## Anforderung
Formatiere die Zeilen von der Zeile mit „collection date: 1903-05-08/1903-05-09“ bis zum Ende der Einträge, beide Enden eingeschlossen, als JSON-Liste von Strings. Jede Zeile wird zu einem String, Leerzeilen entfallen.
--- Angezeigte Informationen ---
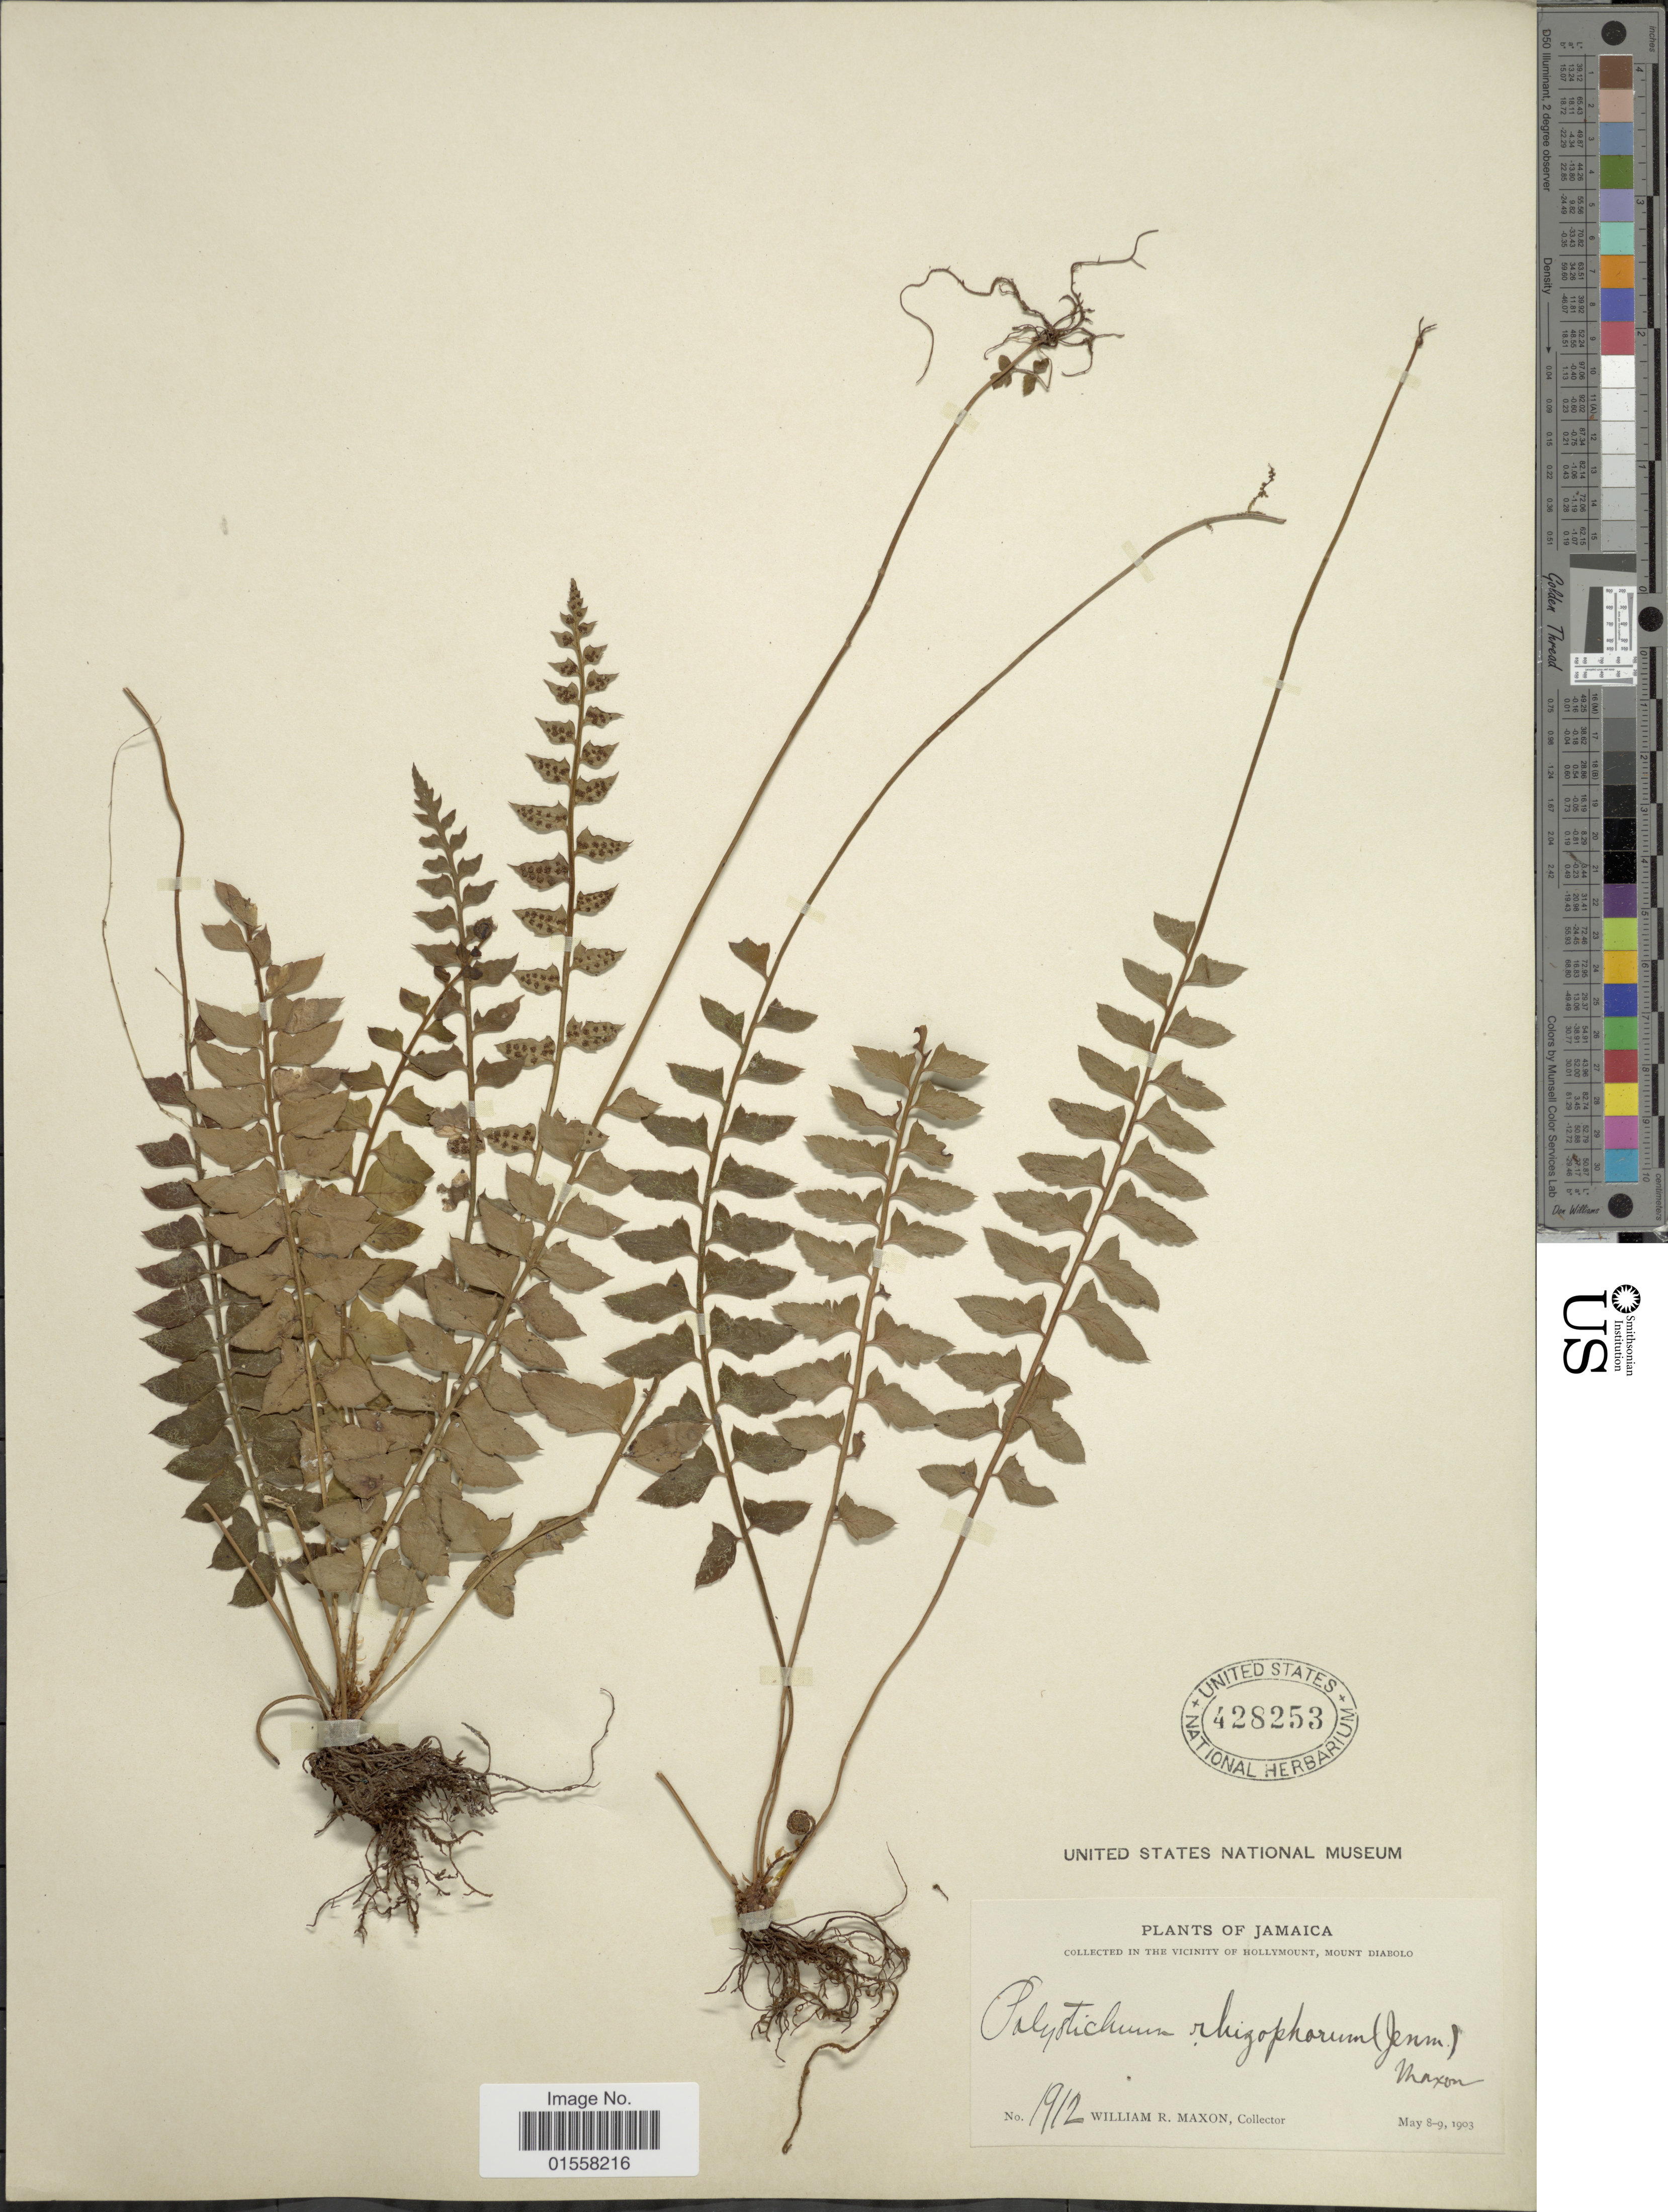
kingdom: Plantae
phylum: Tracheophyta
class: Polypodiopsida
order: Polypodiales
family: Dryopteridaceae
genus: Polystichum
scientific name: Polystichum rhizophorum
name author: (Jenman) Maxon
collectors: W. R. Maxon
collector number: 1912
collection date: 1903-05-08/1903-05-09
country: Jamaica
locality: Jamaica. In the vicinity of Hollymount, Mount Diablo.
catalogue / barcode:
---
## Erledigte Aufgabe
[
  "collection date: 1903-05-08/1903-05-09",
  "country: Jamaica",
  "locality: Jamaica. In the vicinity of Hollymount, Mount Diablo.",
  "catalogue / barcode:"
]